In the present day, Ritter is assigned to a series of cases involving massacres of children. While it appears unusually cruel to assign the cases to Ritter, it seems that no one is better qualified to lead this investigation than he is. As part of a cross-border investigation, Ritter’s American counterpart Ivan Franco (Tate Ellington, Quantico) arrives on the scene and explains to Ritter the link between the hospital massacre and the current cases.
It becomes increasingly clear that forces of great evil are at play and they are just getting started. But what role does an excommunicated Vatican priest have in all of this and what is the significance of a young boy who has survived multiple attacks but has now disappeared?

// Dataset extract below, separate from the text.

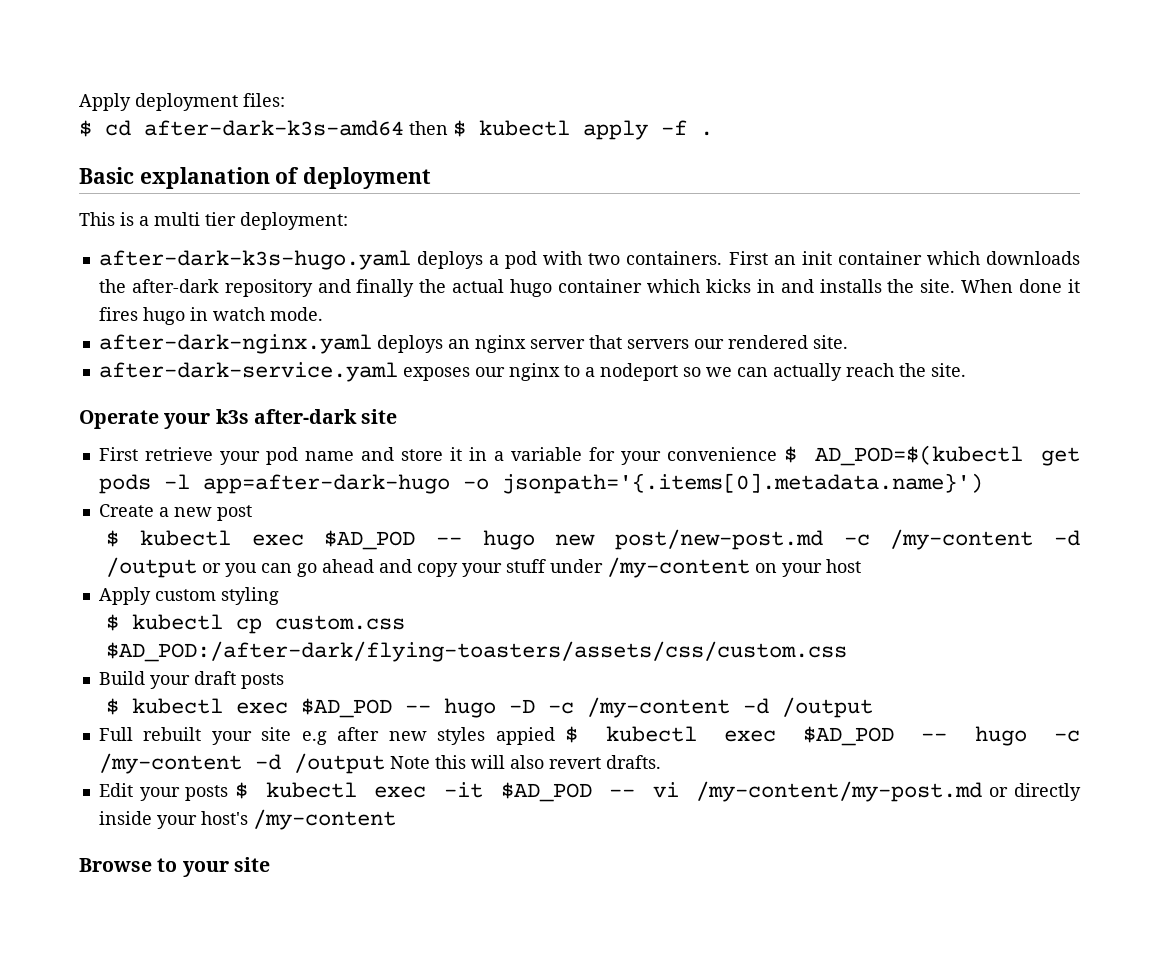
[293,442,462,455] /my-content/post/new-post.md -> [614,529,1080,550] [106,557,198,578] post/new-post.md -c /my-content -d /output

Directed by Emilio Portes and filmed on location in Mexicali, Baja California, Mexico, Belzebuth is a Spanish / English film about the lengths evil will go to in order to prevent a child reaching his destiny.
Belzebuth is dusty and atmospheric, a fresh take on the classic exorcism films of the 70s. The claustrophobic mise-en-scenes of the abandoned church and tunnel scenes contrast with the outdoor scenes of desert landscapes to highlight the epic proportions of the battle at hand. I love it when horror films focus as much on surroundings as on the plot, it delivers a much more satisfying experience that stays with you long after the credits have rolled.
That is certainly true of Belzebuth but what stands out is the plot itself. I won't go into detail and spoil it but I found it interesting and fascinating how major events throughout history were linked together to deliver the present day threat. It almost seems completely plausible.
Joaquin Cosio is excellent as the broken and devastated Detective Ritter. Often sardonic and especially sceptical, he nevertheless handles a very personal case with admirable professionalism, all while maintaining a healthy disdain for his American counterparts. For his part, Tate Ellington was perfect as Ivan Franco. I loved Ellington in Quantico and was thrilled to see him in a feature.
Tobin Bell was brilliant and creepy as the priest Vasilio Canetti. I liked that we had absolutely no idea where his character was going and he served well to ratchet up the tension as the mysterious tattooed and bald figure ever-present at the scenes of the massacres.
I enjoyed Belzebuth a lot and give it an excellent four out of five stars. It had the complete horror trifecta - plot, atmosphere and good acting plus it was genuinely creepy and scary in parts.
A Shudder exclusive, Belzebuth will premiere on Thursday 29 August 2019.